Que les prévenus soient issus de tous les milieux et de tous âges ne les rend pas banals pour autant. Est-il “ordinaire” de fréquenter ce type de “tchat”, ordinaire d’avoir un rapport si perverti à l’intimité qu’on l’abuse et la trahit “à l’insu” de son conjoint, ordinaire de sédater autrui pour l’offrir au viol, ordinaire enfin de violer une personne inconsciente ? Et cela sans parler des prévenus qui ont un passif de délits, sexuels ou non. La mise en exergue de la banalité des prévenus a évidemment un autre enjeu : elle charrie avec elle l’idée d’une banalité du mal et veut induire, en bout de course, une banalité du mal chez le mâle.

Comment expliquez-vous cette confusion entre banalité de ceux qui commettent le mal, et banalité du mal ?

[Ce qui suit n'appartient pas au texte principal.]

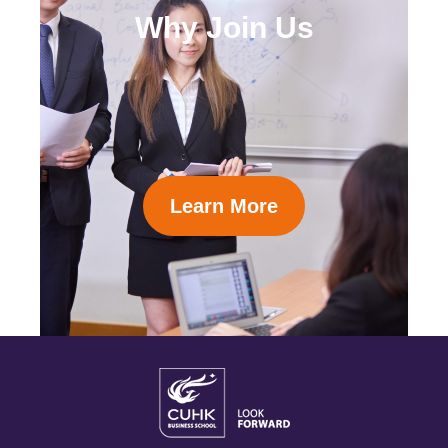
Why Join Us
Learn More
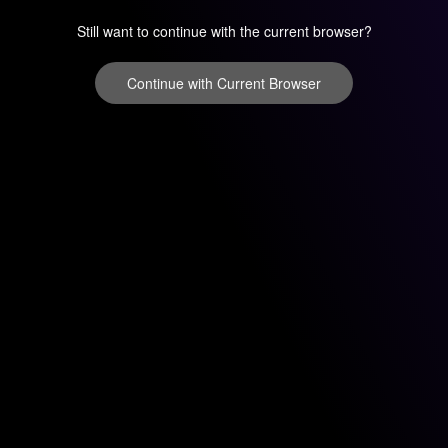
Still want to continue with the current browser?
Continue with Current Browser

Historiquement, la banalité du mal est une idée qui s’est popularisée à la suite des travaux menés par Hannah Arendt à l’occasion du procès Eichmann à Jérusalem, cet effroyable criminel nazi, responsable de la “logistique” de l’extermination des juifs, dont Arendt constate la médiocrité et le caractère quelconque. La banalité d’Eichmann n’est pas une règle, un concept, mais un constat : l’homme responsable de la plus épouvantable entreprise de mise à mort de masse ne se distingue en rien d’un autre. Mais Arendt n’en tire nullement la conséquence inverse et absurde, que tout individu banal ou médiocre dissimulerait en lui un mal tapi prêt à surgir si l’occasion se présente.

L’idée de la banalité du mal, mécomprise, a elle-même un effet banalisant quand elle loge tous les hommes à la même enseigne de la culpabilité préétablie. Le philosophe Gunther Anders, le premier mari d’Arendt, est de ce point de vue précieux puisqu’il montre, dans Nous, fils d’Eichmann, qu’il n’y a pas de banalité du mal, au sens d’un état quasi naturel ou d’une tare répandue. Le mal s’accompagne toujours d’une action de banalisation, comme refus actif de se représenter la souffrance que nos actes peuvent susciter ou les effets de la violence qu’on s’apprête à infliger à autrui, – pour les accomplir tout de même. C’est en cela que le mal, n’est pas une nature, ni même une culture incorporée, mais une transgression qui s’associe à une forme de négation de l’humanité de l’autre, et pour cela que celui qui le commet en est toujours individuellement responsable.

Certaines féministes s’inquiètent du fait que le “not all men” soit une rampe de lancement pour ceux qui ne veulent pas s’interroger sur la toxicité de certains comportements masculins… Comment ne pas donner un blanc-seing à des comportements inacceptables tout en ne tombant pas dans l’essentialisation ?

En les exposant chaque fois que ces comportements s’expriment et se manifestent, en les poursuivant en justice quand il s’agit de délits, en les sanctionnant implacablement quand ils sont établis. Il n’y a pas de recette miracle à l’arrêt de comportements toxiques, hormis l’éducation et la sanction.